Eduardo Leite: “Só deixo o RS para ser Presidente”

Eduardo Leite descarta Senado e mira Planalto em 2026

Governador do Rio Grande do Sul afirma que só deixará o cargo para concorrer à Presidência, citando a necessidade de “despolarizar” o país.

Candidatura à Presidência é o único chamado superior ao governo estadual

O governador do Rio Grande do Sul, Eduardo Leite (PSD), comunicou sua decisão de não concorrer ao Senado em 2026. Em um vídeo divulgado em suas redes sociais, Leite declarou que sua única motivação para deixar o comando do estado seria atender a um chamado para a **Presidência da República**. Ele classificou a eleição presidencial como “a única eleição mais importante” do que a reeleição ao governo gaúcho, conquistada em 2022. “Eu só vou deixar o meu mandato se for para atender ao chamado, para a única eleição mais importante, a de presidente da República, que vai definir que Brasil, que sociedade e que política a gente vai ter daqui para frente”, afirmou o governador.

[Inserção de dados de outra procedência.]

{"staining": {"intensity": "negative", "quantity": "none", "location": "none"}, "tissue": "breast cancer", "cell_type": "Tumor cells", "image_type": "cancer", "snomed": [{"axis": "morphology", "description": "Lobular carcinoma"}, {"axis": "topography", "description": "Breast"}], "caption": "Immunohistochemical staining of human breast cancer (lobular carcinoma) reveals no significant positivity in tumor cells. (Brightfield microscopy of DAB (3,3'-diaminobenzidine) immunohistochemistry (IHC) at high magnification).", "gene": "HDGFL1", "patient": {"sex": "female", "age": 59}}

A declaração de Leite surge em meio a articulações internas no PSD sobre o nome do partido para a corrida presidencial. Segundo interlocutores do presidente da legenda, Gilberto Kassab, a definição deve ocorrer até o final de março. Atualmente, o governador de Goiás, Ronaldo Caiado, é apontado como favorito dentro da sigla, em parte devido a um cenário eleitoral considerado mais favorável em seu estado, enquanto Leite enfrenta desafios para indicar um sucessor no Rio Grande do Sul.

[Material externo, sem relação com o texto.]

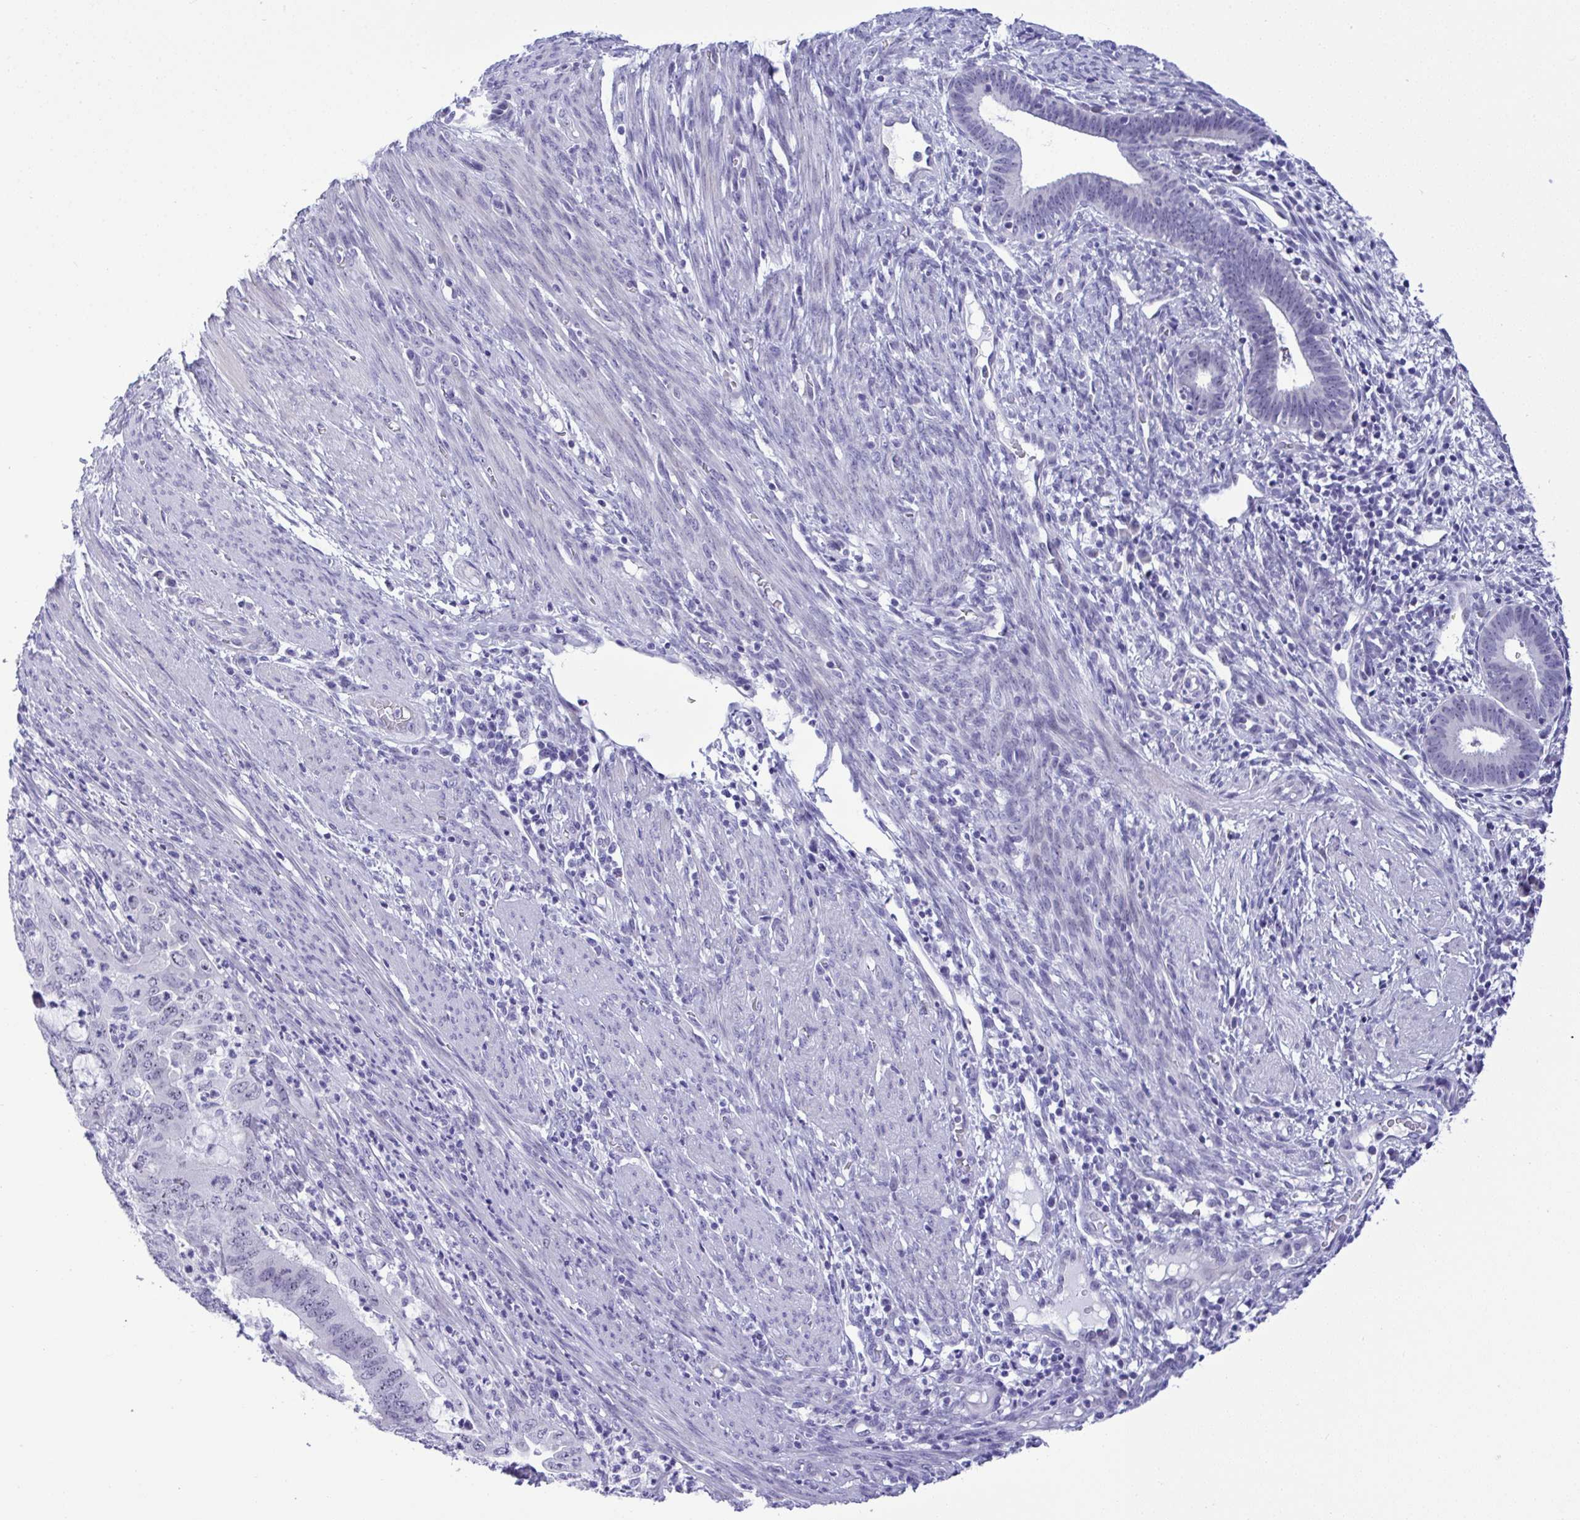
{"staining": {"intensity": "negative", "quantity": "none", "location": "none"}, "tissue": "endometrial cancer", "cell_type": "Tumor cells", "image_type": "cancer", "snomed": [{"axis": "morphology", "description": "Adenocarcinoma, NOS"}, {"axis": "topography", "description": "Endometrium"}], "caption": "A micrograph of human endometrial adenocarcinoma is negative for staining in tumor cells.", "gene": "YBX2", "patient": {"sex": "female", "age": 51}}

Leite se apresenta como alternativa para a “despolarização” do Brasil

Em sua mensagem, Eduardo Leite buscou se posicionar como uma figura capaz de **unir diferentes correntes políticas** e romper com a atual dinâmica de polarização que marca o cenário nacional. “Eu sei que a gente pode fazer o Brasil despolarizar”, declarou. Ele acrescentou que o país “não precisa de falsos salvadores da pátria, ele precisa ser uma pátria de verdade para os seus filhos”.

O governador também ressaltou sua **trajetória política**, iniciada aos 19 anos, e sua experiência em todos os escalões do ciclo executivo, de vereador a governador. Leite enfatizou que nunca foi “reprovado nas urnas desde a primeira eleição para um cargo executivo” e que não há “nenhum risco de estar envolvido em qualquer caso que desonre a minha história”.

Experiência no RS como espelho para desafios nacionais

Leite já havia, em entrevistas anteriores, defendido sua posição como o nome mais independente entre os pré-candidatos do PSD. Ele citou que, em sua campanha de reeleição, conseguiu **evitar a polarização**, enfrentando oposição tanto de grupos alinhados ao ex-presidente Lula quanto ao ex-presidente Bolsonaro. O governador comparou os desafios enfrentados no Rio Grande do Sul, como a alta polarização e as dificuldades nas contas públicas, com o cenário que o Brasil poderá encontrar em 2027.

“Ele disse ainda que governou um Estado com alta polarização e enormes desafios nas contas públicas, e afirmou que as dificuldades enfrentadas no Rio Grande do Sul em algum grau, se assemelham ao que o Brasil vai encontrar em 2027”, conforme relatado.